● **To-do item**
Please restate the data word for word.

● **Data for this task**
◆ ◆ ◆ ◆ ◆

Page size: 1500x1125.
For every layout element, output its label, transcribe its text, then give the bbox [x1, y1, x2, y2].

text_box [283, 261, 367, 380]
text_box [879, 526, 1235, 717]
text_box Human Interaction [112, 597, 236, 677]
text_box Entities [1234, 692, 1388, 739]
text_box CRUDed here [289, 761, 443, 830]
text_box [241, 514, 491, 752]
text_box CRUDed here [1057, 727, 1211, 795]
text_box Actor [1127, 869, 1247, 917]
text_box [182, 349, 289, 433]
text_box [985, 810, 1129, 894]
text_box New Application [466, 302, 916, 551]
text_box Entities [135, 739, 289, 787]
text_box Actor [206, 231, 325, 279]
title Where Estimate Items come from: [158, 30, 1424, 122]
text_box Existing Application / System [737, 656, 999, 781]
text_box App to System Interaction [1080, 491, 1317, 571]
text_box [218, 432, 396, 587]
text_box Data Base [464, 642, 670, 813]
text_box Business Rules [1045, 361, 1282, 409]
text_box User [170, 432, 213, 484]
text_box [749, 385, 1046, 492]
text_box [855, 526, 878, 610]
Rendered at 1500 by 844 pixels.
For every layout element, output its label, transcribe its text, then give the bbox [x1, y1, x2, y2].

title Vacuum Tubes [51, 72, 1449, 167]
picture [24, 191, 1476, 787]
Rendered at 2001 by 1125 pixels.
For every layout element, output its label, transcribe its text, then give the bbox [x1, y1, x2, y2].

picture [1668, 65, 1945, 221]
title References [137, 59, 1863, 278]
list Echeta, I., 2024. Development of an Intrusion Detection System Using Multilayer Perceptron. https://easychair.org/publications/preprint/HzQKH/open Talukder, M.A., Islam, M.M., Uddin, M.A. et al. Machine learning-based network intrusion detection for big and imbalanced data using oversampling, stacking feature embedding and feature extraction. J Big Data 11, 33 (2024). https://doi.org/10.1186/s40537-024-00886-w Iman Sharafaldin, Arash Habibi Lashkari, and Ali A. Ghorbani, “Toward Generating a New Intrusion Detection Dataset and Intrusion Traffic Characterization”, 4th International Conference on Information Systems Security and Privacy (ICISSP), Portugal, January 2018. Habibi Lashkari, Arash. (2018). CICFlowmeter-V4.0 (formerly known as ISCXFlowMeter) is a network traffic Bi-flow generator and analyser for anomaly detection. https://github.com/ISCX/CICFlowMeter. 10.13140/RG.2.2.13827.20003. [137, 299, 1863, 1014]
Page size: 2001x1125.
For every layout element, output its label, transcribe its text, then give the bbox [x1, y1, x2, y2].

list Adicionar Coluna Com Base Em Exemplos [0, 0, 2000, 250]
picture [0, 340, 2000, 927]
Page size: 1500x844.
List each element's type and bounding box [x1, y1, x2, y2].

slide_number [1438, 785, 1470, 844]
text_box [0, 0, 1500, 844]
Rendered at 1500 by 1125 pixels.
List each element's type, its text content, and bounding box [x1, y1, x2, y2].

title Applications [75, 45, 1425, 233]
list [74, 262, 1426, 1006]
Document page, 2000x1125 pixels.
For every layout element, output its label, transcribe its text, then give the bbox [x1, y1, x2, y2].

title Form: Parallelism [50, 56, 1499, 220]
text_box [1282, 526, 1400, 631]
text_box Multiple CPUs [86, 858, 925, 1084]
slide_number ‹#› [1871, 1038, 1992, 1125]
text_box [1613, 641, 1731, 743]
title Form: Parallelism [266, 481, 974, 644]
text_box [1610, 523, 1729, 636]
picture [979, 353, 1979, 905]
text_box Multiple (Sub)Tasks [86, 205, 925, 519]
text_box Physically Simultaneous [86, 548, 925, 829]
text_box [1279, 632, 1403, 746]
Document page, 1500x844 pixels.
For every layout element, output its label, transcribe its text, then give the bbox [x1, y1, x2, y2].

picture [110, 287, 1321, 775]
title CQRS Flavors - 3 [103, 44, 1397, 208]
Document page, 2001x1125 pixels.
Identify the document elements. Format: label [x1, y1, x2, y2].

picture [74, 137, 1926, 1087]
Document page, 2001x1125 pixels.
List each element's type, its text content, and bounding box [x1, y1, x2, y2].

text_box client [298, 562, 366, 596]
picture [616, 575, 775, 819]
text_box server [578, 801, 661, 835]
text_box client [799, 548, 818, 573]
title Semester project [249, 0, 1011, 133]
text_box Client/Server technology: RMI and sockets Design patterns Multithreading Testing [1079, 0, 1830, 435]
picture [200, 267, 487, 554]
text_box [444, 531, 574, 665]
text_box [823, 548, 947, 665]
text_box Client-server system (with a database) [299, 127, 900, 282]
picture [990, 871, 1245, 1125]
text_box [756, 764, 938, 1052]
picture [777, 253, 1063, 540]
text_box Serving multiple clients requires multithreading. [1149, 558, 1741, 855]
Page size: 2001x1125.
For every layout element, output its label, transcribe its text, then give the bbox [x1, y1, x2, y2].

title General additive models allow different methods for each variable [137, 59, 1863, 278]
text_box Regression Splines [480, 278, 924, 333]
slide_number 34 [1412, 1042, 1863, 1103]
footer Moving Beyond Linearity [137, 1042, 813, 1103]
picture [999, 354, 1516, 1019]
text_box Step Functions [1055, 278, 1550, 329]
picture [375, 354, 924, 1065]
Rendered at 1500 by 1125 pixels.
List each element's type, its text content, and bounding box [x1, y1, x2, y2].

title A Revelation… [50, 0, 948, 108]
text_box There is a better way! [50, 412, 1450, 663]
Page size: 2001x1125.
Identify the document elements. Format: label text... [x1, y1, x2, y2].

◆ ◆ ◆ ◆ ◆

● **Written solution**
Page size: 1500x1125.
For every layout element, output its label, transcribe its text, then give the bbox [x1, y1, x2, y2].

text_box [283, 261, 367, 380]
text_box [879, 526, 1235, 717]
text_box Human Interaction [112, 597, 236, 677]
text_box Entities [1234, 692, 1388, 739]
text_box CRUDed here [289, 761, 443, 830]
text_box [241, 514, 491, 752]
text_box CRUDed here [1057, 727, 1211, 795]
text_box Actor [1127, 869, 1247, 917]
text_box [182, 349, 289, 433]
text_box [985, 810, 1129, 894]
text_box New Application [466, 302, 916, 551]
text_box Entities [135, 739, 289, 787]
text_box Actor [206, 231, 325, 279]
title Where Estimate Items come from: [158, 30, 1424, 122]
text_box Existing Application / System [737, 656, 999, 781]
text_box App to System Interaction [1080, 491, 1317, 571]
text_box [218, 432, 396, 587]
text_box Data Base [464, 642, 670, 813]
text_box Business Rules [1045, 361, 1282, 409]
text_box User [170, 432, 213, 484]
text_box [749, 385, 1046, 492]
text_box [855, 526, 878, 610]
Rendered at 1500 by 844 pixels.
For every layout element, output its label, transcribe its text, then give the bbox [x1, y1, x2, y2].

title Vacuum Tubes [51, 72, 1449, 167]
picture [24, 191, 1476, 787]
Rendered at 2001 by 1125 pixels.
For every layout element, output its label, transcribe its text, then give the bbox [x1, y1, x2, y2].

picture [1668, 65, 1945, 221]
title References [137, 59, 1863, 278]
list Echeta, I., 2024. Development of an Intrusion Detection System Using Multilayer Perceptron. https://easychair.org/publications/preprint/HzQKH/open Talukder, M.A., Islam, M.M., Uddin, M.A. et al. Machine learning-based network intrusion detection for big and imbalanced data using oversampling, stacking feature embedding and feature extraction. J Big Data 11, 33 (2024). https://doi.org/10.1186/s40537-024-00886-w Iman Sharafaldin, Arash Habibi Lashkari, and Ali A. Ghorbani, “Toward Generating a New Intrusion Detection Dataset and Intrusion Traffic Characterization”, 4th International Conference on Information Systems Security and Privacy (ICISSP), Portugal, January 2018. Habibi Lashkari, Arash. (2018). CICFlowmeter-V4.0 (formerly known as ISCXFlowMeter) is a network traffic Bi-flow generator and analyser for anomaly detection. https://github.com/ISCX/CICFlowMeter. 10.13140/RG.2.2.13827.20003. [137, 299, 1863, 1014]
Page size: 2001x1125.
For every layout element, output its label, transcribe its text, then give the bbox [x1, y1, x2, y2].

list Adicionar Coluna Com Base Em Exemplos [0, 0, 2000, 250]
picture [0, 340, 2000, 927]
Page size: 1500x844.
List each element's type and bounding box [x1, y1, x2, y2].

slide_number [1438, 785, 1470, 844]
text_box [0, 0, 1500, 844]
Rendered at 1500 by 1125 pixels.
List each element's type, its text content, and bounding box [x1, y1, x2, y2].

title Applications [75, 45, 1425, 233]
list [74, 262, 1426, 1006]
Document page, 2000x1125 pixels.
For every layout element, output its label, transcribe its text, then give the bbox [x1, y1, x2, y2].

title Form: Parallelism [50, 56, 1499, 220]
text_box [1282, 526, 1400, 631]
text_box Multiple CPUs [86, 858, 925, 1084]
slide_number ‹#› [1871, 1038, 1992, 1125]
text_box [1613, 641, 1731, 743]
title Form: Parallelism [266, 481, 974, 644]
text_box [1610, 523, 1729, 636]
picture [979, 353, 1979, 905]
text_box Multiple (Sub)Tasks [86, 205, 925, 519]
text_box Physically Simultaneous [86, 548, 925, 829]
text_box [1279, 632, 1403, 746]
Document page, 1500x844 pixels.
For every layout element, output its label, transcribe its text, then give the bbox [x1, y1, x2, y2].

picture [110, 287, 1321, 775]
title CQRS Flavors - 3 [103, 44, 1397, 208]
Document page, 2001x1125 pixels.
Identify the document elements. Format: label [x1, y1, x2, y2].

picture [74, 137, 1926, 1087]
Document page, 2001x1125 pixels.
List each element's type, its text content, and bounding box [x1, y1, x2, y2].

text_box client [298, 562, 366, 596]
picture [616, 575, 775, 819]
text_box server [578, 801, 661, 835]
text_box client [799, 548, 818, 573]
title Semester project [249, 0, 1011, 133]
text_box Client/Server technology: RMI and sockets Design patterns Multithreading Testing [1079, 0, 1830, 435]
picture [200, 267, 487, 554]
text_box [444, 531, 574, 665]
text_box [823, 548, 947, 665]
text_box Client-server system (with a database) [299, 127, 900, 282]
picture [990, 871, 1245, 1125]
text_box [756, 764, 938, 1052]
picture [777, 253, 1063, 540]
text_box Serving multiple clients requires multithreading. [1149, 558, 1741, 855]
Page size: 2001x1125.
For every layout element, output its label, transcribe its text, then give the bbox [x1, y1, x2, y2].

title General additive models allow different methods for each variable [137, 59, 1863, 278]
text_box Regression Splines [480, 278, 924, 333]
slide_number 34 [1412, 1042, 1863, 1103]
footer Moving Beyond Linearity [137, 1042, 813, 1103]
picture [999, 354, 1516, 1019]
text_box Step Functions [1055, 278, 1550, 329]
picture [375, 354, 924, 1065]
Rendered at 1500 by 1125 pixels.
List each element's type, its text content, and bounding box [x1, y1, x2, y2].

title A Revelation… [50, 0, 948, 108]
text_box There is a better way! [50, 412, 1450, 663]
Page size: 2001x1125.
Identify the document elements. Format: label text... [x1, y1, x2, y2].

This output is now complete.